**ASSIGNED TASK A**
Can you reproduce the Pollstar Live! cannabis article word for word, from "Few aspects of" up to and including "legalizing the substance."?
**ASSIGNED TASK B**
In the Pollstar Live! cannabis article, who were the panelists (not counting the moderator) on the "Cannabis & Your Event" panel, and what organization is listed for each?

**EXCERPTED TEXT**
+ + +

Pollstar Live! Coverage 2020: Government And Events Professionals Chart Cannabis’ Live Future

Black Coffee Productions
– High Expectations
Leaders at the intersection of the cannabis and live events industries discuss the substance’s future. From left: Jim Lewi, Lori Ajax, Dustin Moore, Caroline Phillips, Steve Welkom.

Few aspects of the live industry have higher prospects for near-term growth than the integration of cannabis, which will likely revolutionize concessions at venues as more states follow in the footsteps of California, Colorado, Michigan and more in legalizing the substance.

Red Light Ventures’ Jim Lewi, who oversees the firm’s involvement in cannabis-friendly events such as California’s Emerald Cup, moderated the “Cannabis & Your Event” panel at Pollstar Live! on Thursday, where he and panelists Lori Ajax (Bureau of Cannabis Control), Dustin Moore (Axiom Advisors, Inc.), Caroline Phillips (The High Street PR & Events) and Steve Welkom (Another Planet Entertainment) advised attendees about integrating cannabis into the live sphere, analyzing topics from potential markets to operational obstacles.

“We talk about this a lot in our industry: cannabis culture versus stoner 420 culture,” said Lewi, delivering something of a summation of the panel. “We love Cheech and Chong, and Tommy [Chong] was actually given an award at our event [The Emerald Cup] this year, but the future of cannabis is my mom. The future of cannabis is all of the folks that kind of left cannabis behind when they were young and are kind of coming back to it now, on a medical level. If you create an experience that’s a cannabis flea market versus an upscale experience, you’re going to get that audience, and it’s not going to be something that’s inclusive or educational.

“We want cannacurious versus stoners, I think,” he said.

A major theme of the panel was that, for all the reefer madness perpetuated for decades, stoners are, oftentimes, better patrons than their booze-swilling counterparts. Lewi went down the line asking about the number of cannabis-related arrests at his panelists’ events, and each responded identically: zero.

“When the papers were doing stories about [Outside Lands’] Grasslands in San Francisco, they had a picture of the show outside of Grasslands and a picture of the show inside Grasslands, and the dichotomy of the garbage that was on the ground versus the stoners who are going to go pick everything up and make sure it’s clean, was pretty amazing,” Lewi said.

As Another Planet Entertainment COO, Welkom helped implement Grasslands, a first-of-its-kind marijuana mecca within a major music festival, at Outside Lands, and described it as markedly more docile than the surrounding festival from which it was isolated.

“We do have alcohol consumption in the portion of the show that allows that and we have cannabis in the portion that doesn’t have alcohol consumption,” he said. “Of the two, I would say it was definitely more chill and more relaxed, with basically no incidents, medical, security or otherwise, in our cannabis area.”

+ + +

**DATA EXTRACT**

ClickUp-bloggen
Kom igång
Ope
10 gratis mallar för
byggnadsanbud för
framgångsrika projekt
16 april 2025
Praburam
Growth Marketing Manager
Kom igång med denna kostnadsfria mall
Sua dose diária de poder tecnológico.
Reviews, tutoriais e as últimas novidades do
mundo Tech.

+ + +

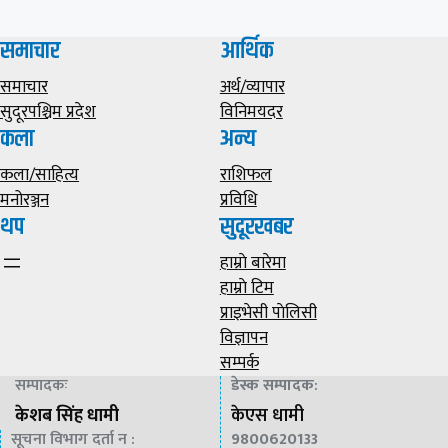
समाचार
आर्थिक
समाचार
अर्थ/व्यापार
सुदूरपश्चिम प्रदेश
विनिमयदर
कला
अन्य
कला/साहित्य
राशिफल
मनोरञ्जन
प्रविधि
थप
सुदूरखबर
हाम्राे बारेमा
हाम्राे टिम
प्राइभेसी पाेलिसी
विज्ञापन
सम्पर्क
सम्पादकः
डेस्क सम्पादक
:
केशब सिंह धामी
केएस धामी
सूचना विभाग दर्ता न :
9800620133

+ + +

**SOLUTION A**
Few aspects of the live industry have higher prospects for near-term growth than the integration of cannabis, which will likely revolutionize concessions at venues as more states follow in the footsteps of California, Colorado, Michigan and more in legalizing the substance.

**SOLUTION B**
- Lori Ajax: Bureau of Cannabis Control
- Dustin Moore: Axiom Advisors, Inc.
- Caroline Phillips: The High Street PR & Events
- Steve Welkom: Another Planet Entertainment